The Lake County Astronomical Society

Full Moon = No Shadows

Jack Kramer

Sometimes a clear night also offers up a full moon. That being the case, I've made the best of it. When the moon is full, or nearly so, there are no shadows to give depth and definition to surface features. Thus, in order to be seen, a feature has to be either particularly reflective (i.e.: bright) or reflect less light than its surroundings. It is at this time that such features stand out best even in a small telescope. The brightest objects tend to be the youngest, with highly reflective excavated material. The darkest are lava-filled maria and craters. A good lunar atlas is essential and if you don't already have one, I highly recommend the free program Virtual Moon Atlas, available for download at: http://ap-i.net/avl/en/start

First of all, I don't feel it's necessary to use so-called "moon filters" (neutral density) or variable polarizing filters to dim the light of the moon. Serious lunar observers tend to avoid filters because they diminish the ability to see minute details. Even a full moon is no brighter than a daytime landscape - the moon seems so bright simply because of contrast with the dark nighttime sky. And obviously, if you're observing a bright moon there's no night vision to protect. Higher magnification also reduces the apparent brightness and once our eyes are accustomed to the level of illumination, details become more visible. If you have a binoviewer, using both eyes makes the brightness less pronounced, plus it improves the ability to see detail and gives the feel of actually cruising over the moon in a space capsule.

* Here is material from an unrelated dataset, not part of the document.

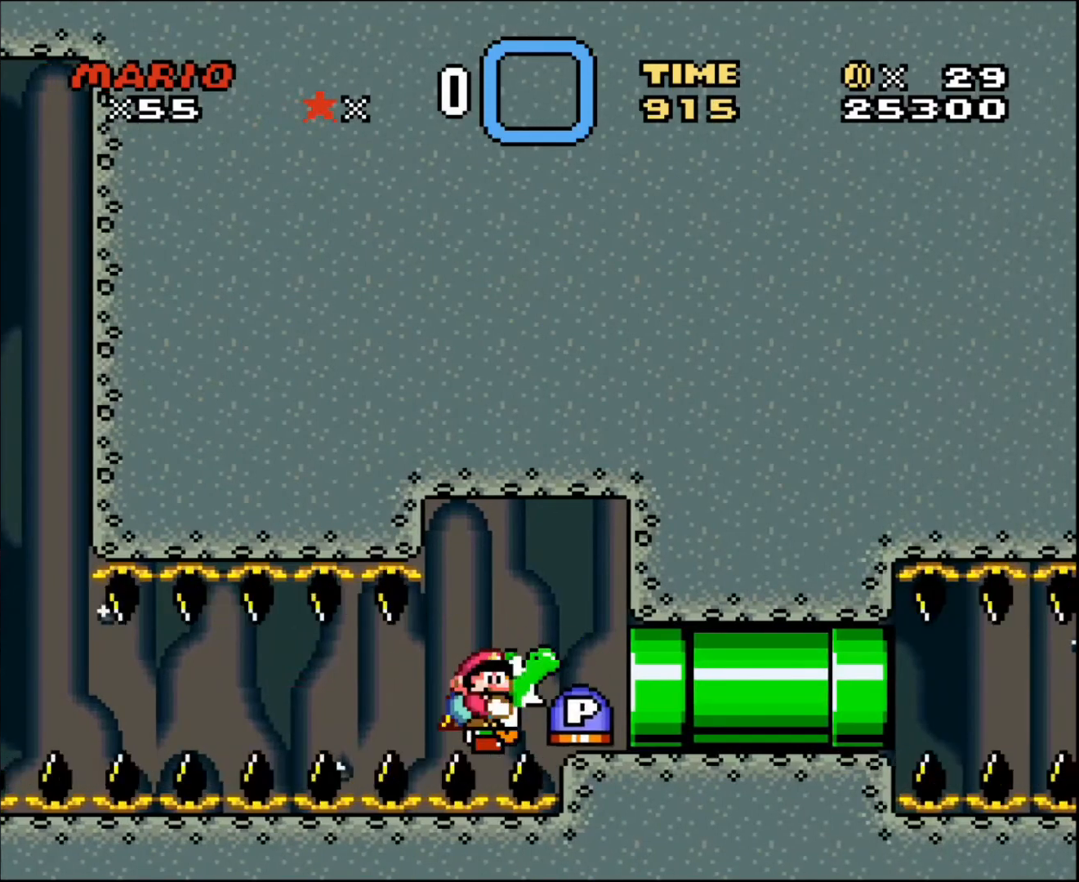
{"buttons": [], "events": [[100, "DPAD_DOWN", "up"], [434, "DPAD_LEFT", "down"], [467, "DPAD_LEFT", "up"]]}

I've enhanced contrast on the image of the moon here in order to make the features more apparent, but in reality the contrast levels are somewhat lower. The arrows point to referenced objects, with alpha characters as keys.

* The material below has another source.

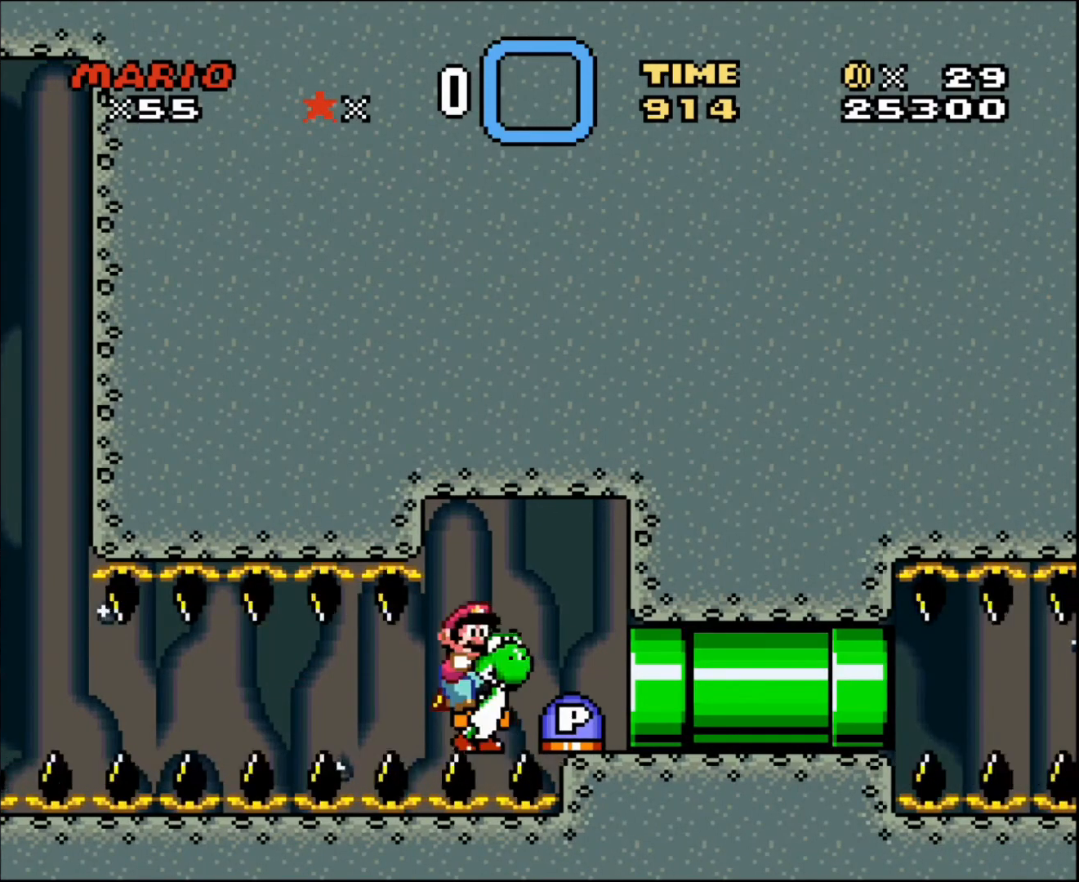
{"buttons": [], "events": []}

Some of the most obvious features on a full moon are rays emanating from craters. The bright ejecta forming the rays take different shapes largely based on the force and trajectory of the impacting body. Yet there is still some uncertainty about just why certain rays look as they do. Compare the two large, young craters Copernicus (A) and Tycho (B). Rays from Tycho are straight and long, stretching far over the lunar surface. But those emanating from Copernicus are shorter and sinuous, suggesting that the material was lofted high and scattered around somewhat. Proclus (C) has a very bright fan-shaped ray pattern that suggests a particularly forceful impact at an oblique angle. Messier A (D) is an oval crater with two unique parallel rays. Next to it is Messier, which has an even more pronounced oval shape. You should be able to detect the fainter rays from Messier extending at right angles to those from Messier A. Experiments have shown that Messier resulted from a very shallow angle of impact and part of the impacting body ricocheted forward, producing Messier A.

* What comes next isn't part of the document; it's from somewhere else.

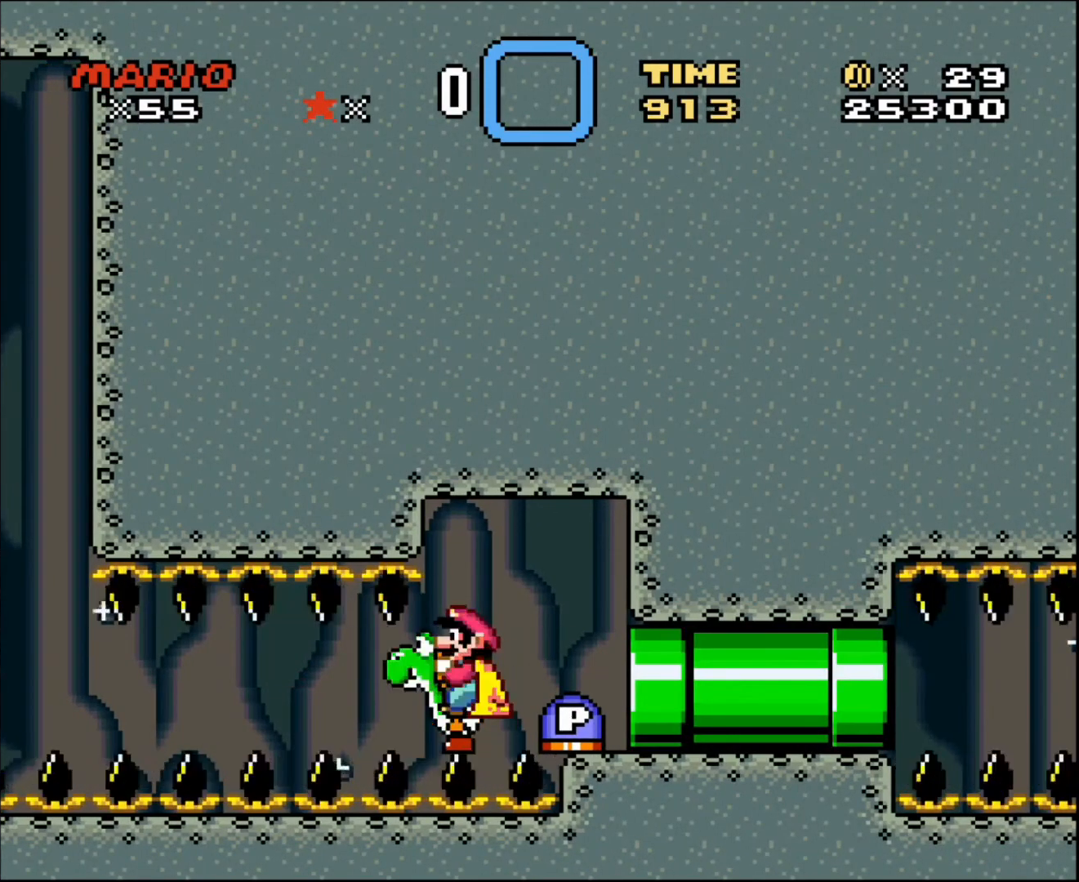
{"buttons": [], "events": []}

A view of the full moon will surely draw your attention to the crater Aristarchus (E). With a reflectivity around 18%, it's the brightest object on the lunar surface. (The average reflectivity of the moon is only about 7%.) In fact, according to the author T. W. Webb, Aristarchus can be seen with the naked eye at the time of full moon. I guess that would be a test of really good eyesight! It has a sinuous ray pattern with one very bright, short ray extending along its neighboring crater Herodotus.

You'll note under full moon illumination that the walls of some craters appear particularly bright while the crater floors are darker. Again, that's due to the "fresh" nature of the material thrown up on impact. One such example is the crater Menelaus (F) which appears as an almost perfect circle of light. It's easy to identify at the base of the single long and bright ray running across Mare Serenitatis. On the west edge of Mare Tranquilitatis is Dionysius (G), an even brighter halo of light. Smaller bowl-shaped craters generally appear as bright dots with no differentiation between the crater floor and wall.

I'll admit to a preference for observing the moon during partial phases when features are seen in high relief. But when faced with a full moon, all is not lost!